## EXERCISE:
Arrange every line of text in the records below as a Markdown table with the columns Row and Line, numbering the rows and skipping blank lines. Leave the pictures out of the table.

## DATA TO PROCESS:
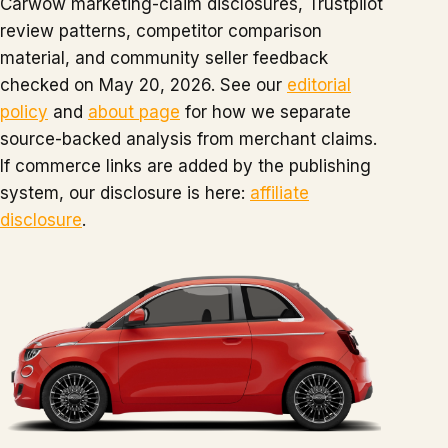
Carwow marketing-claim disclosures, Trustpilot
review patterns, competitor comparison
material, and community seller feedback
checked on May 20, 2026. See our
editorial
policy
and
about page
for how we separate
source-backed analysis from merchant claims.
If commerce links are added by the publishing
system, our disclosure is here:
affiliate
disclosure
.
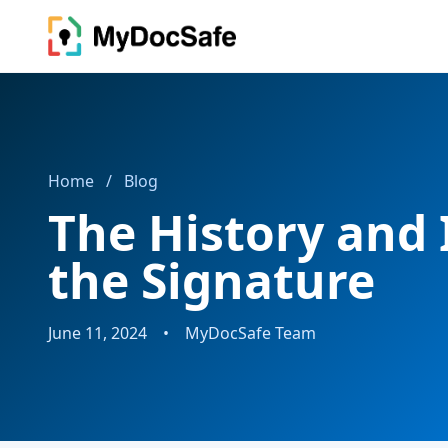
Home
/
Blog
The History and
the Signature
June 11, 2024
•
MyDocSafe Team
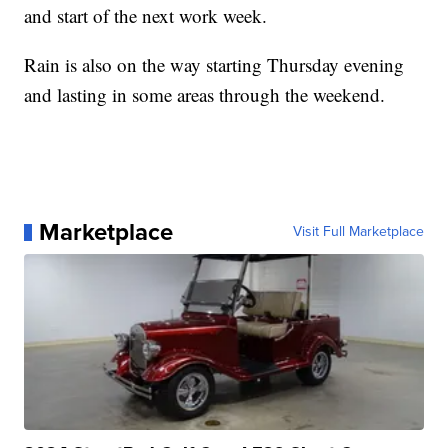
and start of the next work week.
Rain is also on the way starting Thursday evening
and lasting in some areas through the weekend.
Marketplace
Visit Full Marketplace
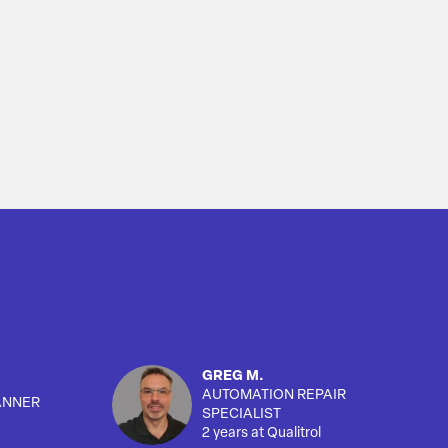
GREG M.
AUTOMATION REPAIR
ANNER
SPECIALIST
2 years at Qualitrol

## EXERCISE RESPONSE:
| Row | Line |
|---|---|
| 1 | Carwow marketing-claim disclosures, Trustpilot |
| 2 | review patterns, competitor comparison |
| 3 | material, and community seller feedback |
| 4 | checked on May 20, 2026. See our |
| 5 | editorial |
| 6 | policy |
| 7 | and |
| 8 | about page |
| 9 | for how we separate |
| 10 | source-backed analysis from merchant claims. |
| 11 | If commerce links are added by the publishing |
| 12 | system, our disclosure is here: |
| 13 | affiliate |
| 14 | disclosure |
| 15 | . |
| 16 | Home |
| 17 | / |
| 18 | Blog |
| 19 | The History and |
| 20 | the Signature |
| 21 | June 11, 2024 |
| 22 | • |
| 23 | MyDocSafe Team |
| 24 | and start of the next work week. |
| 25 | Rain is also on the way starting Thursday evening |
| 26 | and lasting in some areas through the weekend. |
| 27 | Marketplace |
| 28 | Visit Full Marketplace |
| 29 | GREG M. |
| 30 | AUTOMATION REPAIR |
| 31 | ANNER |
| 32 | SPECIALIST |
| 33 | 2 years at Qualitrol |